We were having the same conversation that we’d been having for months. My dad’s final stage cancer, his medication, how much weight he was losing, what to cook for him next because both his menu and his appetite just kept getting smaller and smaller.
And as conversations do, it shape shifted into other things, like bills that needed to be paid, our corrupt president, all the mundane tasks that had to be done, how little time there was to do it all.
But I’d had enough. Enough of talking circles around gloomy topics, enough of feeling overwhelmed, enough of feeling small and messed up.
So I decided out loud that for the rest of the weekend we were only going to talk about sunshine and roses and rainbows and unicorns. Half an hour later we were back on the same gloomy subjects. ‘Uh-uh,’ I said, ‘we said we were only going to talk about sunshine and roses and rainbows and unicorns … and intensely discuss the colour of unicorn poo.’
‘Do unicorns poo?’ he asked, playing along. ‘They definitely do.’ I replied, imagining a perfectly coiffed pile of multi-coloured goo that wouldn’t look out of place on top of a child’s birthday cake.
‘That must be lucky poo.’
‘Very fuckin’ lucky poo. Like, if a bird poops on you and it’s good luck, can you imagine how lucky it would be if a unicorn pooped on you?’
‘You’d win the lotto.’
The conversation was so ridiculous we had to laugh at ourselves. It was the first time I’d laughed in weeks.
It totally lightened the moment, lifted the dark clouds. Our intense focus on something light, no matter how stupid it was, shifted something within the both of us. And suddenly we were laughing at the antics of the dogs. Suddenly everything they did was hilarious.
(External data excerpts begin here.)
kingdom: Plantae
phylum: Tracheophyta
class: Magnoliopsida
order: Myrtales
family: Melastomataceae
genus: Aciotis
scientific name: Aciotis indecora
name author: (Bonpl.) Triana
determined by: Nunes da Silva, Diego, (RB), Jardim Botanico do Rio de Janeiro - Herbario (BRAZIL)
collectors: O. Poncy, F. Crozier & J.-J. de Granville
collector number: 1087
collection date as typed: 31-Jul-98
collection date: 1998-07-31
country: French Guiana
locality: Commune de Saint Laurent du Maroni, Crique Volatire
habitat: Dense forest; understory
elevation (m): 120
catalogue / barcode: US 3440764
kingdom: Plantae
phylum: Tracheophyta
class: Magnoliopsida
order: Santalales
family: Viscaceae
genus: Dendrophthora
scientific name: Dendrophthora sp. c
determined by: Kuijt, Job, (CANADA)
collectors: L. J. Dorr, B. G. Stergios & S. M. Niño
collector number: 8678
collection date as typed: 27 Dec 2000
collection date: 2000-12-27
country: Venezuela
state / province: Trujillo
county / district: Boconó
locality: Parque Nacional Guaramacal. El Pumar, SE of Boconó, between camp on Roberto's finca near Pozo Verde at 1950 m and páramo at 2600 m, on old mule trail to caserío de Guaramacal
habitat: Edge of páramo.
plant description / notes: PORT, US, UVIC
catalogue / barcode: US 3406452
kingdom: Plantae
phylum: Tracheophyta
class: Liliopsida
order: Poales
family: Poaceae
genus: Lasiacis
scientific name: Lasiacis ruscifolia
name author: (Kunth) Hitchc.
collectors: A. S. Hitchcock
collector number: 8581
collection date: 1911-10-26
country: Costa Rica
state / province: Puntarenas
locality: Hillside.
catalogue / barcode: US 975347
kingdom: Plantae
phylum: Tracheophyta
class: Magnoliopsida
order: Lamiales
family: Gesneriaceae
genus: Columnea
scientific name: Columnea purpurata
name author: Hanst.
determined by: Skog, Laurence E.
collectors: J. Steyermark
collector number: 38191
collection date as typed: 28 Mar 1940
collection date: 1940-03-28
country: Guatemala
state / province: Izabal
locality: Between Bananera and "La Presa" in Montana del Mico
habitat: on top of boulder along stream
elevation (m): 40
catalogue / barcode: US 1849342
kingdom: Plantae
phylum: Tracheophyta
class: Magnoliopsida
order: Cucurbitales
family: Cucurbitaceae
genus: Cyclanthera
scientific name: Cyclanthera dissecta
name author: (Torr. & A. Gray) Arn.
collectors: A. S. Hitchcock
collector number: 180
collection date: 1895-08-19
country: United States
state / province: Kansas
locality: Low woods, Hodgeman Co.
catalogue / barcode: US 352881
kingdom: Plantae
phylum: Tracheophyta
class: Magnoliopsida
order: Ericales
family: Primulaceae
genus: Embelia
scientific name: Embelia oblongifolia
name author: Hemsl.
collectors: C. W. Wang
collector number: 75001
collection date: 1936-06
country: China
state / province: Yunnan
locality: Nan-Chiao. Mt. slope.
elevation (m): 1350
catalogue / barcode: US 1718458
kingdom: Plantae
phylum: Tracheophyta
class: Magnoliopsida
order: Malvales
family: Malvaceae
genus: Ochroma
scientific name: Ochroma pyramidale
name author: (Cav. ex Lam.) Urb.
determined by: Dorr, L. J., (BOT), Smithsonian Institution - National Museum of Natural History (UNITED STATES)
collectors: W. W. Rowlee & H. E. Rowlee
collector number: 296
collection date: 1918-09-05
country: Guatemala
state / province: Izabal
I gazed up and noticed a flock of starlings watching us. Then the swallows came. The garden seemed to thrive around us. Life was everywhere. It always had been … we just hadn’t noticed it.
The rest of the weekend danced into an even lighter week. Although nothing in my daily reality had changed, I had shifted. My perspective had changed. And I’m learning that sometimes that’s what matters most.
From now on, when times are dark, I try to think about unicorn poo. At the very least I feel a smile tugging at my lips and I know things will get better. That things won’t always be so dark. Because hey, we’ll always have unicorn poo.